**Directions**
If a line below falls between the line with "FIGURE 2 Shelf" and the line with "Figure 9. PCT", or is one of those two, output it exactly; output nothing else and no pictures.

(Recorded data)
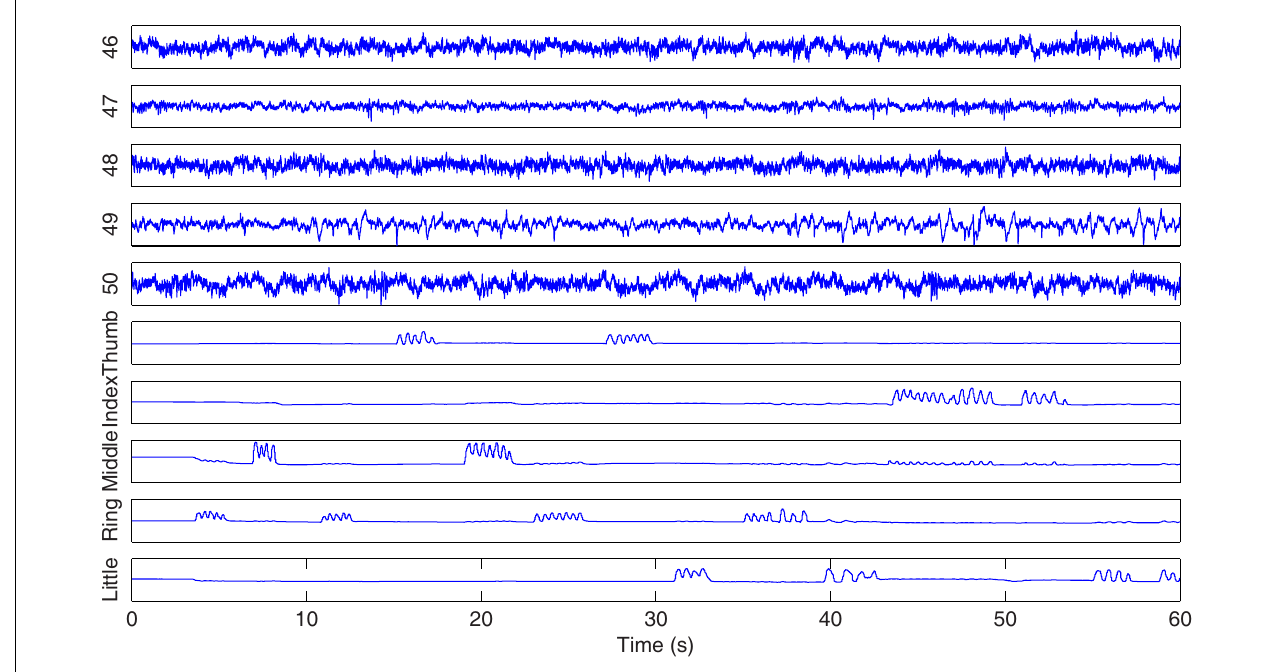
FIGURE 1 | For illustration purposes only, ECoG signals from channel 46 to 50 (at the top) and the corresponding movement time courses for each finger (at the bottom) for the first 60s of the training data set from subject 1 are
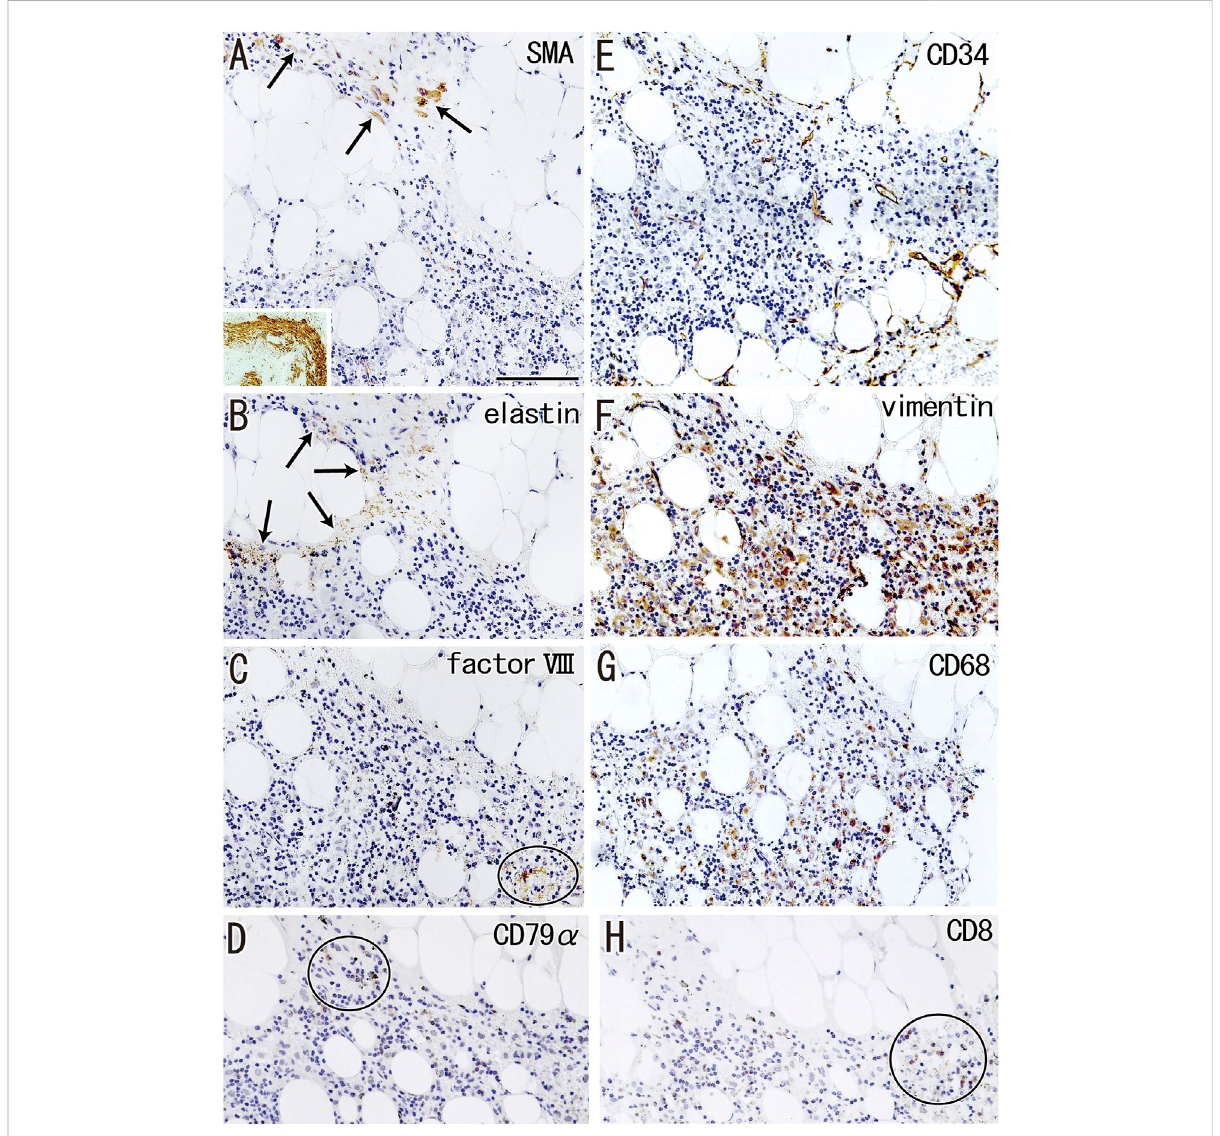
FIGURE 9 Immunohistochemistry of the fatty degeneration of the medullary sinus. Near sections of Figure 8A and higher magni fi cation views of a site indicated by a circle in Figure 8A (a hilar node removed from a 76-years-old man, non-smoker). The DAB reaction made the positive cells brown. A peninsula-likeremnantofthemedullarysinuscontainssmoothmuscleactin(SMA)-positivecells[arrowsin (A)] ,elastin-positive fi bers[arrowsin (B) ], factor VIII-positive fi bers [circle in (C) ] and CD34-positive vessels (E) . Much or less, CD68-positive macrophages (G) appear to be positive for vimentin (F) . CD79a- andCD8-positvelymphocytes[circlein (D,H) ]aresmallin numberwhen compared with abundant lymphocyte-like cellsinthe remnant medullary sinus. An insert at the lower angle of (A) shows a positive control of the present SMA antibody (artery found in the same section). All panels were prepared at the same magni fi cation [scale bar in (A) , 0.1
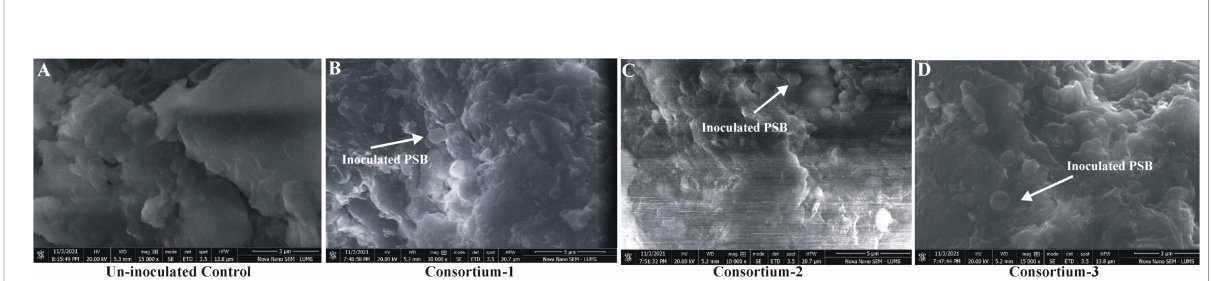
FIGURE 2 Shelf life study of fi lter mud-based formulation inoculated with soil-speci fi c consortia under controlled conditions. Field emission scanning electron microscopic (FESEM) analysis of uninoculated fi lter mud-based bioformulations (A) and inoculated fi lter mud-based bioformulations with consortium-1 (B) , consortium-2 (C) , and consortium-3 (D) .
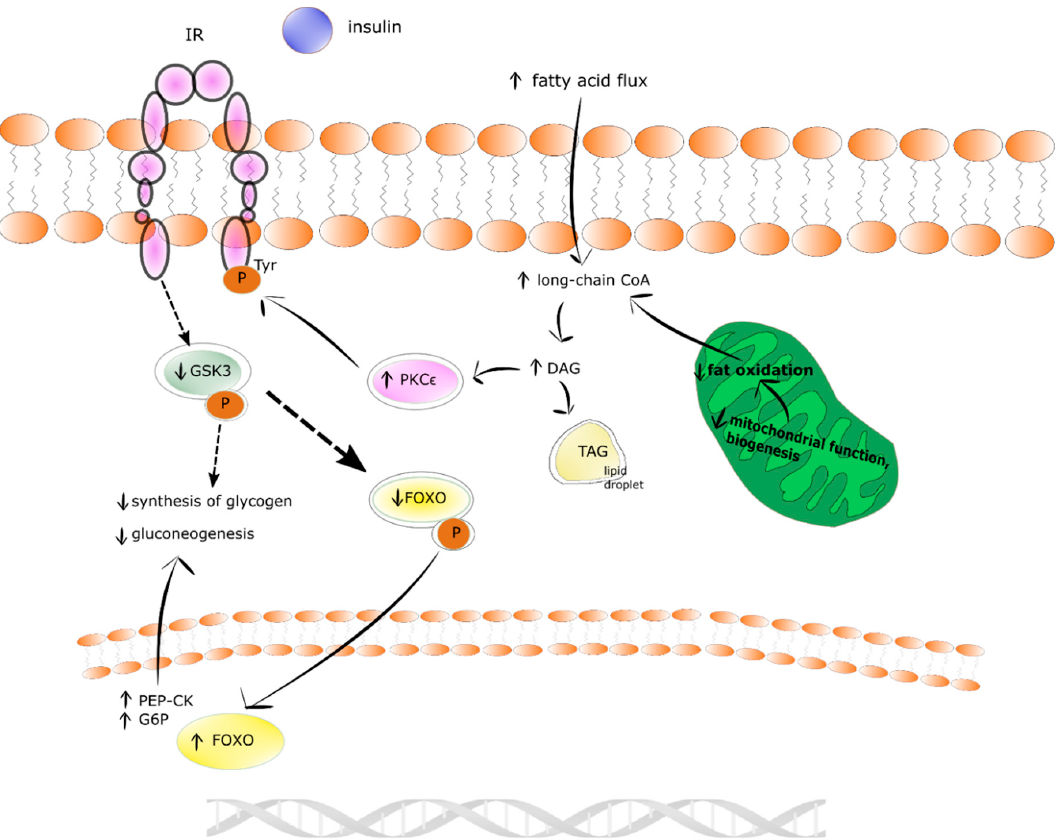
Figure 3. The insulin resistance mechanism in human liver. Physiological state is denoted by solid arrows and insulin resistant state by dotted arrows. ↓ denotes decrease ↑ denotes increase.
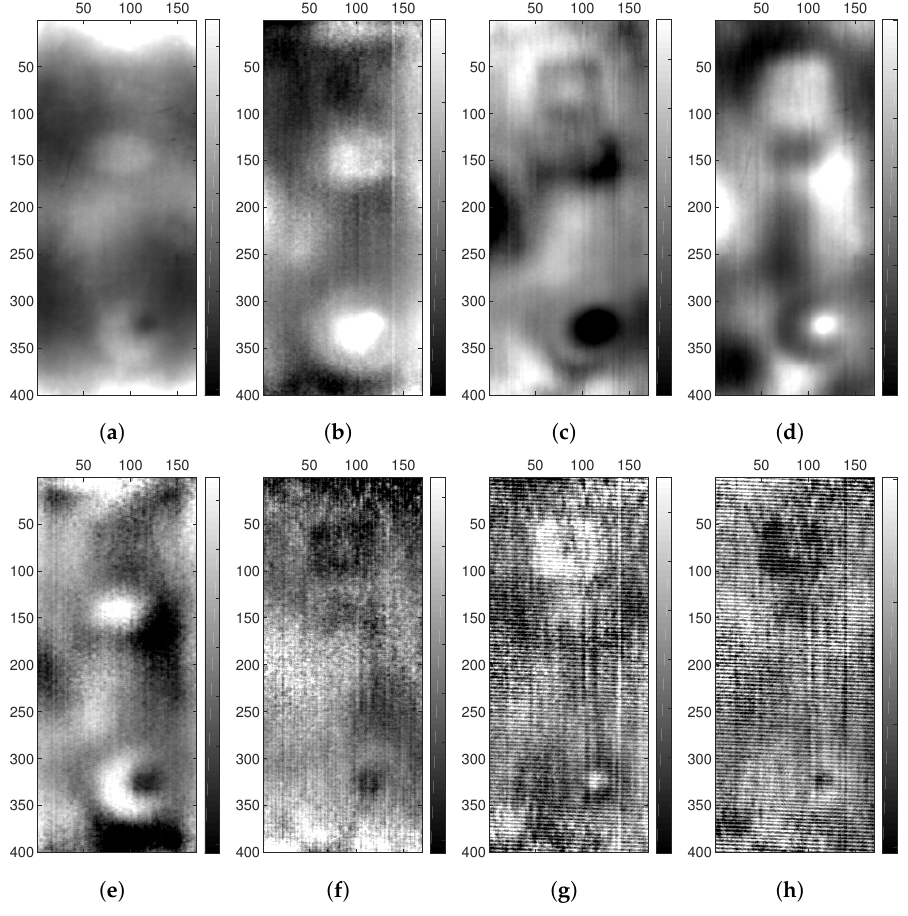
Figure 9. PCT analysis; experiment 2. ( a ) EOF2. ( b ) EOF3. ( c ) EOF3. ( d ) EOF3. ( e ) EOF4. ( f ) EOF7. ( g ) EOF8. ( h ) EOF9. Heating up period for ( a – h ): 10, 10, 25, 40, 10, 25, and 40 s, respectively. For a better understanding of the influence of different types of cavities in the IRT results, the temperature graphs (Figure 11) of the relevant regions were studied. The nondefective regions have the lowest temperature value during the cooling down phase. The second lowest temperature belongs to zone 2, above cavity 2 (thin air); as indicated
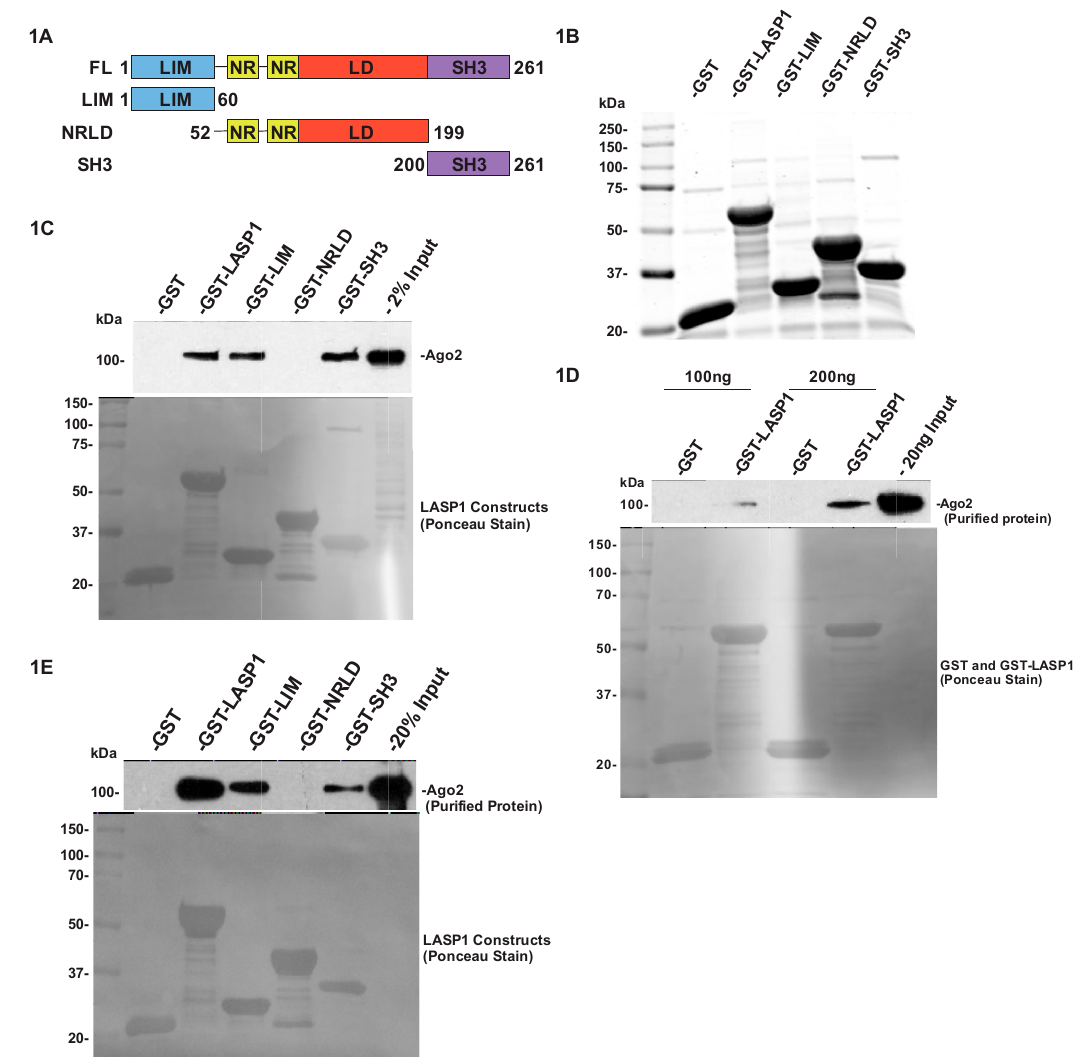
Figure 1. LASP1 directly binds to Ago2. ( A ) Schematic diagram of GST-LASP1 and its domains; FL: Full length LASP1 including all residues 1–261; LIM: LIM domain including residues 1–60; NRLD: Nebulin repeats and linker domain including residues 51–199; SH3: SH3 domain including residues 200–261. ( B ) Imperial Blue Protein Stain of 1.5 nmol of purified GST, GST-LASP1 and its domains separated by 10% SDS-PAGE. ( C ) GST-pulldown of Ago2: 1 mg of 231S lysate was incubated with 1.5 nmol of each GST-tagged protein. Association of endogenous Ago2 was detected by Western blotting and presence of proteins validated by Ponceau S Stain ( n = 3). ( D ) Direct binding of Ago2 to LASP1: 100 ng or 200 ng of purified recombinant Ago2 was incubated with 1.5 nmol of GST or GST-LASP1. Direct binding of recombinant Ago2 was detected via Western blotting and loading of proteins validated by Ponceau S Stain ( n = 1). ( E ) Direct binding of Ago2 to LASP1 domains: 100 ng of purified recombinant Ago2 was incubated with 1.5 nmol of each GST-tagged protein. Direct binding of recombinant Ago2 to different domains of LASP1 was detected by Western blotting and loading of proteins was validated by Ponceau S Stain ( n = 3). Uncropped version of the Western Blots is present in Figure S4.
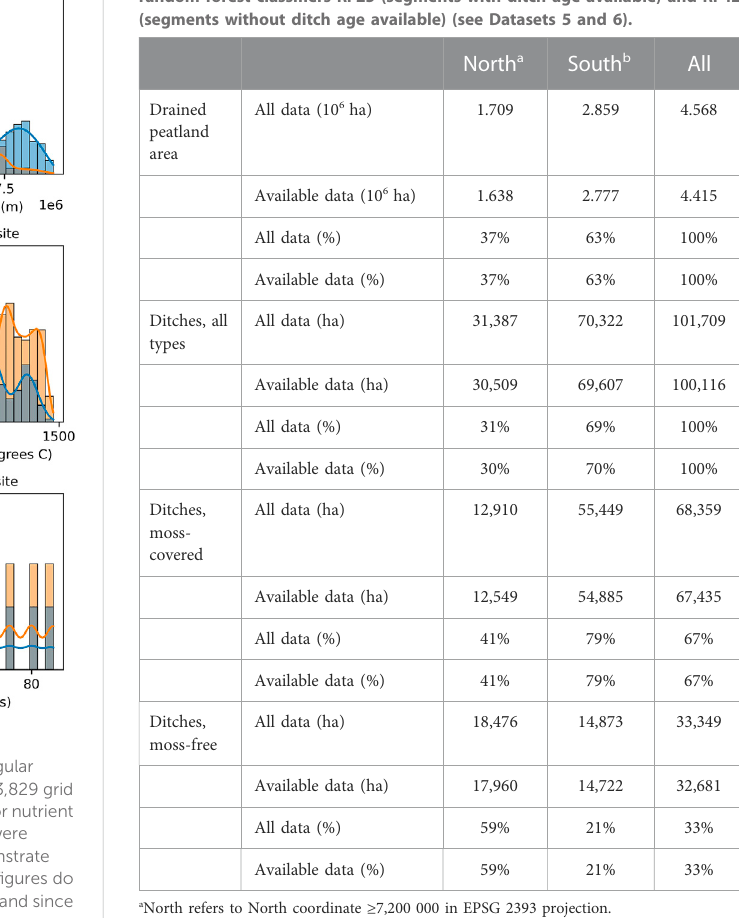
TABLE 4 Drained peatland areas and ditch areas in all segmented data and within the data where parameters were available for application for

**Solution to this problem**
FIGURE 2 Shelf life study of fi lter mud-based formulation inoculated with soil-speci fi c consortia under controlled conditions. Field emission scanning electron microscopic (FESEM) analysis of uninoculated fi lter mud-based bioformulations (A) and inoculated fi lter mud-based bioformulations with consortium-1 (B) , consortium-2 (C) , and consortium-3 (D) .
Figure 3. The insulin resistance mechanism in human liver. Physiological state is denoted by solid arrows and insulin resistant state by dotted arrows. ↓ denotes decrease ↑ denotes increase.
Figure 9. PCT analysis; experiment 2. ( a ) EOF2. ( b ) EOF3. ( c ) EOF3. ( d ) EOF3. ( e ) EOF4. ( f ) EOF7. ( g ) EOF8. ( h ) EOF9. Heating up period for ( a – h ): 10, 10, 25, 40, 10, 25, and 40 s, respectively. For a better understanding of the influence of different types of cavities in the IRT results, the temperature graphs (Figure 11) of the relevant regions were studied. The nondefective regions have the lowest temperature value during the cooling down phase. The second lowest temperature belongs to zone 2, above cavity 2 (thin air); as indicated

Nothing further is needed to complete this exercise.